- Abbreviation: BOC
- General secretary: Joaquín Maurín
- Founded: 1931
- Dissolved: 1935
- Merger of: Catalan-Balearic Communist Federation (FCCB) Catalan Communist Party (PCC)
- Merged into: Workers' Party of Marxist Unification (POUM)
- Headquarters: Barcelona
- Ideology: Communism Revolutionary socialism Catalonia's self-determination
- Political position: Far-left

= Workers' and Peasants' Bloc =

Far-left political party in Spain from 1931 to 1935

The Workers' and Peasants' Bloc (Bloc Obrer i Camperol, BOC, Bloque Obrero y Campesino, BOC) was a "Right Opposition" communist group in Spain, centered in Catalonia.

==History==

BOC poster

BOC was founded in Barcelona in 1931, as the mass front of the Catalan-Balearic Communist Federation (FCCB), after the merger of the Catalan Communist Party into FCCB. FCCB, which made up the nucleus of BOC, later changed its name to Iberian Communist Federation, thus stating its intention to expand itself and BOC throughout Spain.
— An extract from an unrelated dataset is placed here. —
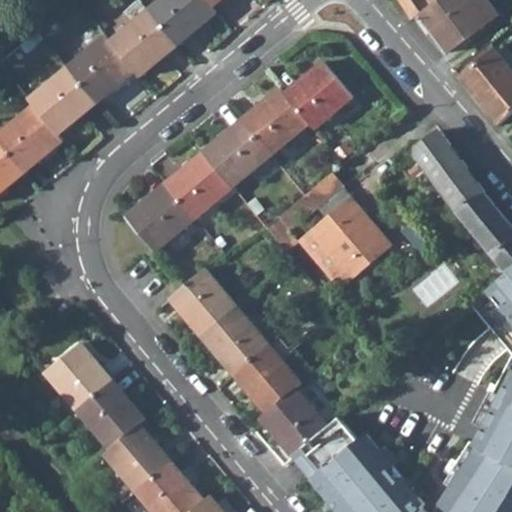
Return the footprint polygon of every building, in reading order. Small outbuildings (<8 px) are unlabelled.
[(177,39),(190,28),(193,31),(218,11),(213,5),(211,2),(208,0),(160,0),(151,8),(177,39)] [(402,0),(414,17),(420,13),(438,0),(402,0)] [(438,0),(420,13),(448,51),(488,21),(485,17),(497,9),(489,0),(438,0)] [(141,75),(166,54),(163,51),(177,39),(151,8),(112,41),(137,69),(141,75)] [(485,17),(488,21),(500,13),(497,9),(485,17)] [(177,39),(180,43),(193,31),(190,28),(177,39)] [(95,98),(109,86),(112,90),(137,69),(112,41),(108,35),(69,67),(95,98)] [(163,51),(166,54),(180,43),(177,39),(163,51)] [(457,69),(461,75),(497,48),(491,41),(457,69)] [(511,114),(511,66),(497,48),(461,75),(502,124),(511,114)] [(316,127),(355,95),(326,61),(301,81),(304,84),(290,96),(312,122),(316,127)] [(59,133),(84,113),(81,109),(95,98),(69,67),(31,99),(35,104),(59,133)] [(287,93),(290,96),(304,84),(301,81),(287,93)] [(95,98),(98,101),(112,90),(109,86),(95,98)] [(273,153),(312,122),(290,96),(287,93),(283,87),(258,107),(261,111),(247,122),(273,153)] [(81,109),(84,113),(98,101),(95,98),(81,109)] [(0,140),(23,167),(37,156),(40,159),(64,139),(59,133),(35,104),(0,134),(0,140)] [(244,119),(247,122),(261,111),(258,107),(244,119)] [(231,130),(233,134),(247,122),(244,119),(231,130)] [(235,185),(273,153),(247,122),(233,134),(231,130),(206,151),(235,185)] [(440,128),(418,144),(417,153),(459,209),(460,210),(485,191),(485,189),(440,128)] [(0,192),(12,183),(9,179),(23,167),(0,140),(0,192)] [(196,217),(235,185),(206,151),(181,171),(184,175),(170,186),(196,217)] [(23,167),(26,171),(40,159),(37,156),(23,167)] [(9,179),(12,183),(26,171),(23,167),(9,179)] [(168,183),(170,186),(184,175),(181,171),(168,183)] [(154,194),(157,198),(170,186),(168,183),(154,194)] [(158,249),(196,217),(170,186),(157,198),(154,194),(129,215),(158,249)] [(511,223),(485,191),(460,210),(469,221),(510,272),(511,270),(511,223)] [(352,280),(394,245),(352,195),(310,231),(352,280)] [(413,219),(403,227),(428,256),(438,248),(413,219)] [(459,229),(501,279),(510,272),(469,221),(459,229)] [(187,284),(176,293),(187,307),(184,310),(204,334),(239,305),(207,267),(187,284)] [(511,270),(510,272),(501,279),(489,290),(472,304),(511,352),(511,355),(492,392),(501,397),(511,403),(511,270)] [(172,296),(184,310),(187,307),(176,293),(172,296)] [(225,359),(229,356),(240,370),(271,343),(239,305),(204,334),(225,359)] [(83,341),(49,370),(81,408),(111,381),(100,367),(103,365),(83,341)] [(271,343),(240,370),(252,383),(248,386),(269,411),(298,387),(303,382),(271,343)] [(225,359),(237,372),(240,370),(229,356),(225,359)] [(100,367),(111,381),(115,378),(103,365),(100,367)] [(237,372),(248,386),(252,383),(240,370),(237,372)] [(111,381),(123,395),(126,392),(115,378),(111,381)] [(111,381),(81,408),(113,447),(142,422),(148,418),(126,392),(123,395),(111,381)] [(269,411),(264,416),(284,440),(288,437),(299,451),(330,425),(298,387),(269,411)] [(511,403),(501,397),(476,444),(481,446),(511,462),(511,403)] [(511,511),(511,462),(481,446),(436,511),(432,511),(424,507),(427,502),(368,432),(361,438),(342,415),(330,425),(299,451),(296,454),(344,511),(511,511)] [(113,447),(107,451),(139,488),(169,462),(158,448),(161,445),(142,422),(113,447)] [(284,440),(296,454),(299,451),(288,437),(284,440)] [(158,448),(169,462),(173,459),(161,445),(158,448)] [(169,462),(181,476),(184,473),(173,459),(169,462)] [(169,462),(139,488),(158,511),(189,511),(206,499),(184,473),(181,476),(169,462)] [(206,499),(189,511),(226,511),(212,494),(206,499)]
Prominent leaders of BOC were Joaquín Maurín, Hilari Arlandis, Jordi Arquer, Pere Bonet, Víctor Colomer, Abelard Tona Nadalmai and Àngel Estivill. In November 1935, the majority of BOC merged with the Trotskyist Communist Left of Spain (ICE) to form the Workers' Party of Marxist Unification (POUM; Catalan: Partit Obrer d'Unificació Marxista). The minority stayed out of the merger and later joined the Unified Socialist Party of Catalonia (PSUC).

==Publications==
The central publication of BOC was La Batalla. BOC also published L'Hora and El Front in Barcelona, L'Espurna in Girona and Avant in Lleida.